Craft beer boom likely to continue

The continued growth of the UK craft beer market will lead to deals being struck between key players in the year ahead, writes Adam Hardie of Johnston Carmichael.
Consolidation is undoubtedly here.

Adam Hardie, Johntson Carmichael
We are seeing, and will continue to see, big players with more investment behind them operating in the British craft brewing market.
Last year Camden Brewing sold to AB InBev for £85 million, which got everybody’s attention due to the high price achieved, whilst in Scotland Johnston Carmichael was recently involved in the sale of Broughton Ales.
I helped with the formation of The Brewers Association of Scotland (TBAS) last year, and there are many positive signs for the industry.
The continued success of events such as Craft Beer Rising is raising the profile of the industry year-on-year.
Last month saw nine Scottish brewers attending Craft Beer Rising with TBAS, a good indication of the growing number of brewers launching north of the border and their desire to work together to grow their businesses and compete against the mass brewers.
Richard Yates, general manager of The Brewers Association of Scotland, recently described the Scottish beer industry as “going from strength to strength”.
“As an industry body it is important to us to ensure Scottish brewers are getting the profile they deserve at key industry events such as Craft Beer Rising, which gives them the opportunity to showcase their products to important buyers and decision makers,” he added.

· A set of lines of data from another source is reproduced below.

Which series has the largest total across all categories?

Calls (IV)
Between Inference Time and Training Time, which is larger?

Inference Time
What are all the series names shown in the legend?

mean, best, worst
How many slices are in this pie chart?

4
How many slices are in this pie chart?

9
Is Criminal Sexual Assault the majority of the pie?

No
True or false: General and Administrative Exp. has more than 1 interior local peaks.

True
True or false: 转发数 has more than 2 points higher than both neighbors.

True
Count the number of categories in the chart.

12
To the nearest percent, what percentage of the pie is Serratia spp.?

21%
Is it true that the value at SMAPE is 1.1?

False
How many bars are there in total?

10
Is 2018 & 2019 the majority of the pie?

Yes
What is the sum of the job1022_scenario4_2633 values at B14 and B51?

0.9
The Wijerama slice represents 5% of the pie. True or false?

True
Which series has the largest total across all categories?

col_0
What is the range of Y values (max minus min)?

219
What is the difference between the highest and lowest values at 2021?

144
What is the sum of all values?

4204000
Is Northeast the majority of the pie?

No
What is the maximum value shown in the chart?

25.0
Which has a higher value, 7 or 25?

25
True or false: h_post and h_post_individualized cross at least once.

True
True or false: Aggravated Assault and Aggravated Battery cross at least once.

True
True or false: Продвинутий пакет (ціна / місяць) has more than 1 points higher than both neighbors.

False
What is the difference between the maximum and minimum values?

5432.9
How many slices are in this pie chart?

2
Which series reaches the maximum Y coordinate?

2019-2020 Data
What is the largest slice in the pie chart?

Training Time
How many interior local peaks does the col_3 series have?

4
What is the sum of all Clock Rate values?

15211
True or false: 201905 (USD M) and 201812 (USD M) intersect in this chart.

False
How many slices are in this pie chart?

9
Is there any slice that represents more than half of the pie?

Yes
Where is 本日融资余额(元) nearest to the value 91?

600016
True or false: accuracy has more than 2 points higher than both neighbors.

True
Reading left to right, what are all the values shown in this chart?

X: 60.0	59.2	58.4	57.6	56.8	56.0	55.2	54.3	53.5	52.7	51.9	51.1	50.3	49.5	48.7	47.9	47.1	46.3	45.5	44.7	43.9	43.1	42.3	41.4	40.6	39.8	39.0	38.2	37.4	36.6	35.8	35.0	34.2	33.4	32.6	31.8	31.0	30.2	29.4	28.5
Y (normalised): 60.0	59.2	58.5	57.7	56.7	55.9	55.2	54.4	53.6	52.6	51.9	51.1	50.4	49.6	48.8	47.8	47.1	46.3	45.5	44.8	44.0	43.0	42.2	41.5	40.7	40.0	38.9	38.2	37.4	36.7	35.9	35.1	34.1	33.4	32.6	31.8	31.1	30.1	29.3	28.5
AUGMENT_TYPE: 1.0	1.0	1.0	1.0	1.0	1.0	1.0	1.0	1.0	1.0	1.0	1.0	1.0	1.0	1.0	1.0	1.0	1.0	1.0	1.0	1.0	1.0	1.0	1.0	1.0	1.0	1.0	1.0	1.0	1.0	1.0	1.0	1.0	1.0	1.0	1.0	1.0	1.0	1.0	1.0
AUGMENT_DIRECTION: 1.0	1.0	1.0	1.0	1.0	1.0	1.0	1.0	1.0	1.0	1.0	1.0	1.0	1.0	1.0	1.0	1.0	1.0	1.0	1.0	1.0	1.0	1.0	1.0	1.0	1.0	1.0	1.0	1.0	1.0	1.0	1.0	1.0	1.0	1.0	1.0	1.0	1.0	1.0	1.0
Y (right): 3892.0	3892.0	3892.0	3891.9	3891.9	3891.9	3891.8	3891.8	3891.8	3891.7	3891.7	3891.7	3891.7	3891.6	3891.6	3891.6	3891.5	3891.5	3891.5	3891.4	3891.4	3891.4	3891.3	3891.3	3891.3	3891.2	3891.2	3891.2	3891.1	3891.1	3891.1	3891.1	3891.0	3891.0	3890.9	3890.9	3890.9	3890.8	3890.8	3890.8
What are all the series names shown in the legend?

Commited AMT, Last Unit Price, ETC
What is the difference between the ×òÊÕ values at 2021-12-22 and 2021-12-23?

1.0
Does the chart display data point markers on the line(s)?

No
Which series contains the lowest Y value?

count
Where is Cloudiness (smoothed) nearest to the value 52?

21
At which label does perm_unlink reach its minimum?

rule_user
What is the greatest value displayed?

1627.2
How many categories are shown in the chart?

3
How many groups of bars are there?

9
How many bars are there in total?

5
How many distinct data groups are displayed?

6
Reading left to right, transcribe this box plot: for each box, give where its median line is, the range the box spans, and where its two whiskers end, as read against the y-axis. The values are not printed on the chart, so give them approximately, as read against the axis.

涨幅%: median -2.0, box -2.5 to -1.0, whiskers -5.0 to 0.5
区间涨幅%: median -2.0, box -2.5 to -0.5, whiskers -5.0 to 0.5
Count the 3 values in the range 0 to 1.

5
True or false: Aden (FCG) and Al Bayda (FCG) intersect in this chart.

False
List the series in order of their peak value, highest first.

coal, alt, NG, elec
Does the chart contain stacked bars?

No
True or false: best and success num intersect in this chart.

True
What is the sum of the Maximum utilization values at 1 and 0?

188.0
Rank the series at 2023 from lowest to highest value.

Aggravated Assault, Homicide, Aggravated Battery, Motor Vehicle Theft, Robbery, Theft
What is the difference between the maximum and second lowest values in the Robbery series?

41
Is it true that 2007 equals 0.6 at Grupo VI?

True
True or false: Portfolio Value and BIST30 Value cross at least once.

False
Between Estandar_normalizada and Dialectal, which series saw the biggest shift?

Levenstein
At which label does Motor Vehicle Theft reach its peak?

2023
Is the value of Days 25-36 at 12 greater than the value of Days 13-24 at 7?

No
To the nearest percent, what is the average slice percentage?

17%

“TBAS was formed very much in the spirit of collaboration, and we strongly believe that by working together Scottish brewers can unlock their full potential.”
And James Withers, chief executive of Scotland Food & Drink, reckons the potential growth for Scotland’s brewing industry  “is huge”.
“Consumers are becoming more discerning about their drink choices so our breweries are in the right place at the right time,” he said.
“There are more than 90 brewers across Scotland producing a wide variety of specialist beers, this is testament to the brewing renaissance that’s underway.”
Craft beer sales currently account for 2.5% of all beer sales in the UK, and 20% of UK consumers surveyed (Mintel, December 2015) say they drink craft beer. 170 new craft breweries opened in the UK in the last 18 months, taking the total number of breweries in the UK to 1300 – more per capita than any other country.
Most importantly, against the backdrop of a largely flat UK market for beer consumption, craft beer is growing at 23% annually (CGA Peach, January 2016).
• Adam Hardie is head of food and drink at Johnston Carmichael.